Ah yes, The Fireballs. I really want to work on something with the Fireballs. We keep talking about putting up a live show here, it just hasn’t happened yet. But since I am definitely planning to forget about all the little people back home really soon, the window of opportunity is closing fast.
How long before you crush the hearts of all your Daily Show fans by leaving for a sitcom or to become a major movie star?
I love my job and have no desire to leave it. I mean after all, I just got here. So both my fans can rest easy, at least for a while.
Ten things to know about Samantha:
Which city establishment sees more of your paycheck than you do?
That row of food stores on the Upper West Side. Oh how I love to eat.
Personality problem solving: Would you consider your personality more hysterical or more obsessive, and have you changed since living in New York; has "New York" become a part of you?

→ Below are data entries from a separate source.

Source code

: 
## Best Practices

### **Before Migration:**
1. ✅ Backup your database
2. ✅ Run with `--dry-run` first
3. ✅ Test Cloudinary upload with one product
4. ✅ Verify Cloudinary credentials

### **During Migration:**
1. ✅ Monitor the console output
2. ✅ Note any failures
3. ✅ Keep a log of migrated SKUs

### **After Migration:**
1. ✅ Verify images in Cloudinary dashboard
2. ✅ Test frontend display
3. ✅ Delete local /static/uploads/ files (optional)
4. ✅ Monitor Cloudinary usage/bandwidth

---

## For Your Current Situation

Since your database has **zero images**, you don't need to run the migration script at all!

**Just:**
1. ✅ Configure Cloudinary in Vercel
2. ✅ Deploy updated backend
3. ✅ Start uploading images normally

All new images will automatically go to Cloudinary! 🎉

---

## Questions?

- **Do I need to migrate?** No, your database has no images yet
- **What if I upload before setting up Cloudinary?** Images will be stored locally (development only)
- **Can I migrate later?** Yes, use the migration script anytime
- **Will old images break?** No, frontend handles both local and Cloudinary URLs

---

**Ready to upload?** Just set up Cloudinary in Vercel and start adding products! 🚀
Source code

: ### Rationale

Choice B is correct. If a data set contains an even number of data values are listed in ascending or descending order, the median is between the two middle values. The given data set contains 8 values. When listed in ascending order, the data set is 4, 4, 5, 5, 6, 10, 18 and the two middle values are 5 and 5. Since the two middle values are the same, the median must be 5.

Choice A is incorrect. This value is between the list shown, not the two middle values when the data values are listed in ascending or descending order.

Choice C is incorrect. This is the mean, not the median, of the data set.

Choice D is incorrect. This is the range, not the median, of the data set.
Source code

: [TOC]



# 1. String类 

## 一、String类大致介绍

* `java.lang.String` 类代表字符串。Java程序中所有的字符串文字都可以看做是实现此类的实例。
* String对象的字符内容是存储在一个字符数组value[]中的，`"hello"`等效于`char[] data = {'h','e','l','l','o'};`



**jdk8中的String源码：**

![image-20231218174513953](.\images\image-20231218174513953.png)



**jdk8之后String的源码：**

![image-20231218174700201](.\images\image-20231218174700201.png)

When the time is right, I'm more likely to be hysterical than obsessive, but in general I'd say I'm pretty balanced. I don't think it has really changed me all that much, but New York has definitely become a part of me. I have a lot of trouble being anywhere else now.
NYC confessional: Do you have a local guilty pleasure?
I could eat an entire box of warm chocolate cream puffs at Beard Papa.
When you just need to get away from it all, where is your favorite place in NYC to be alone, relish in solitude and find your earthly happiness? (We promise not to intrude.)
I either run in Riverside park, or put on my iPod and walk the perimeter of Central Park.
What's one thing you've done (or regularly do) in NYC that you could not have conceived doing anywhere else?
I take my beautiful dog for swim therapy every Sunday at The Dog Run. It has taken years off her age.
Assuming that you're generally respectful of your fellow citizens, was there ever a time when you had to absolutely unleash your inner asshole to get satisfaction?
Not so far. I'm pretty low key.
Describe that low-low moment when you thought you just might have to leave NYC for good.
There was a brief period of time when I first got here that I wondered if I might not make it. I was very lonely and I went on a bad "new friend blind date" with a friend of a friend. Total disaster. Mortifying, actually. I have since seen that person in the streets and run away like a terrified child.
Besides more square footage, what luxury would you most like to have in your apartment?
A door for my bedroom.
311: Help or hoopla? Have you ever put it to use?
Never heard of it. I’m kind of out of the loop.